╔══

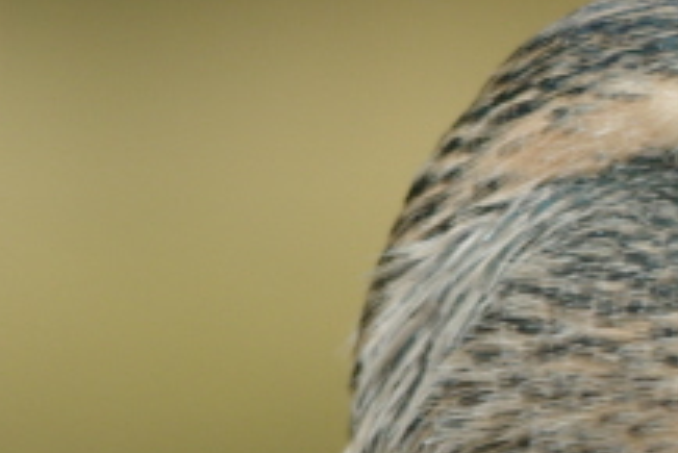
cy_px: 159
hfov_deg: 1.2
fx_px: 31245
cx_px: 1200
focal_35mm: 1658
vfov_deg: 0.8
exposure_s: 1/60
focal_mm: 300
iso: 400
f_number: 8
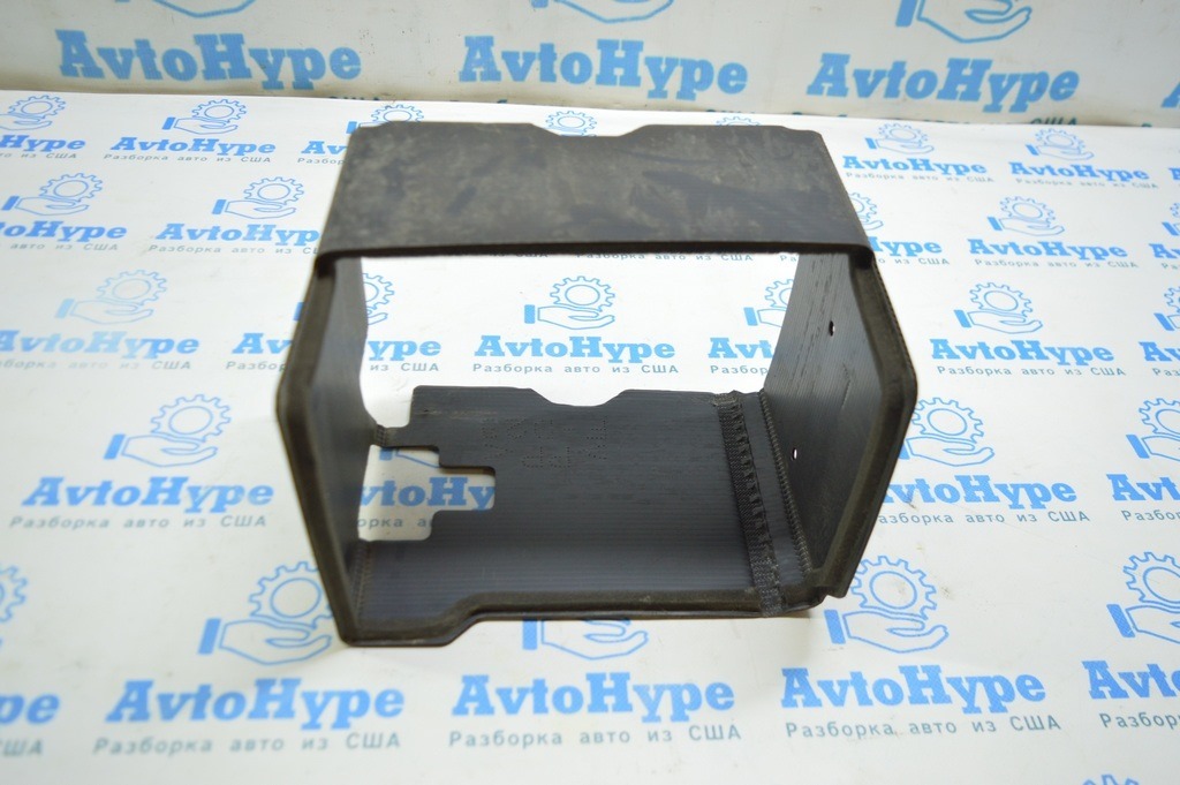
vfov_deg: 43.5
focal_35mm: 30
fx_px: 983
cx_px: 590
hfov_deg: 62.0
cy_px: 392
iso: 400
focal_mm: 20
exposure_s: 1/40
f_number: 3.5
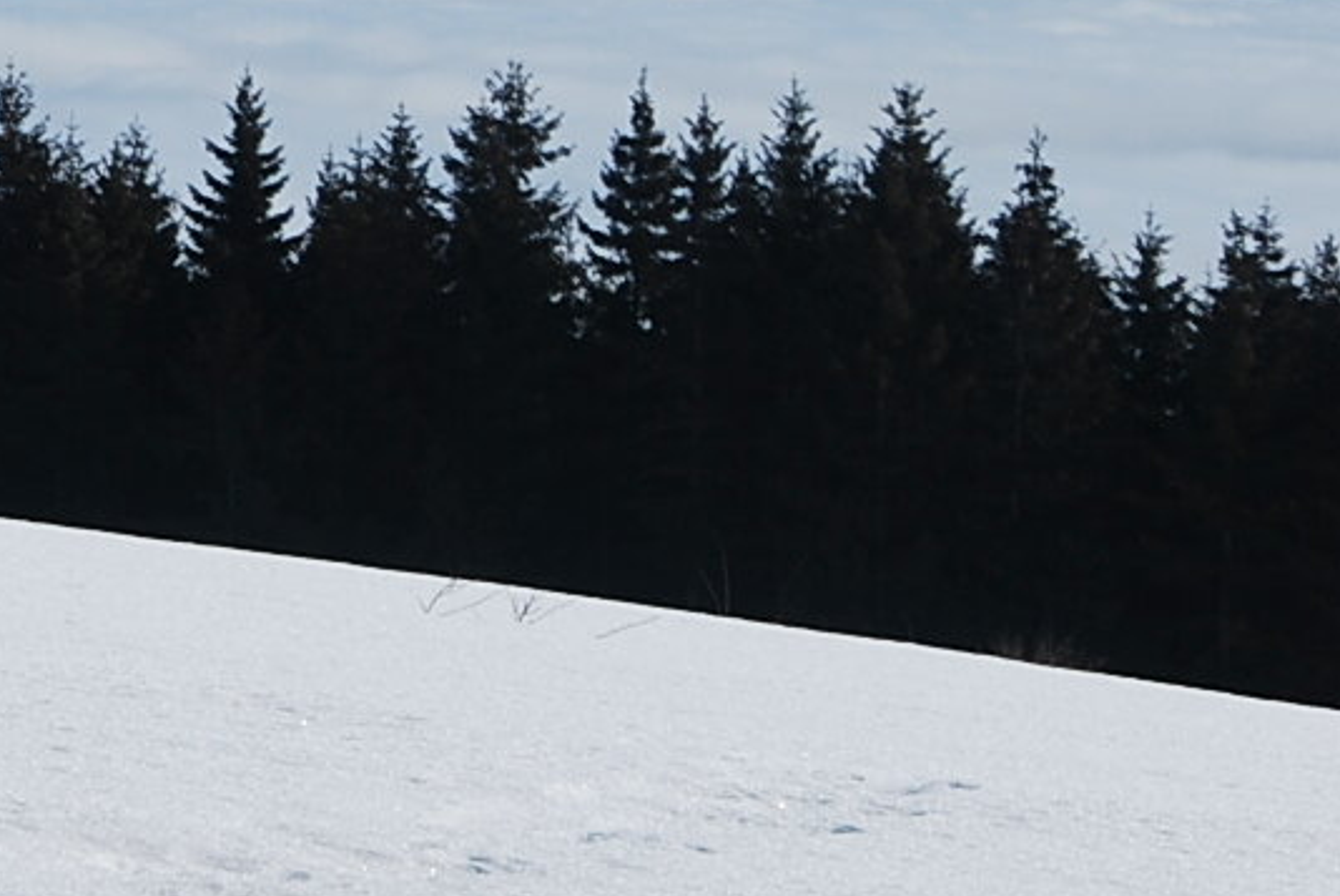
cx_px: -999
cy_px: -294
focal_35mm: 283
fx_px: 10542
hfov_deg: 7.1
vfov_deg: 4.8
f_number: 10
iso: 100
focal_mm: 52
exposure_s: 1/400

╚══

◆ **Assignment**: Please write out, exactly as they appear, only the lines from the one holding "fx_px: 10542" through the end of the data.

◆ **Exercise result**:
fx_px: 10542
hfov_deg: 7.1
vfov_deg: 4.8
f_number: 10
iso: 100
focal_mm: 52
exposure_s: 1/400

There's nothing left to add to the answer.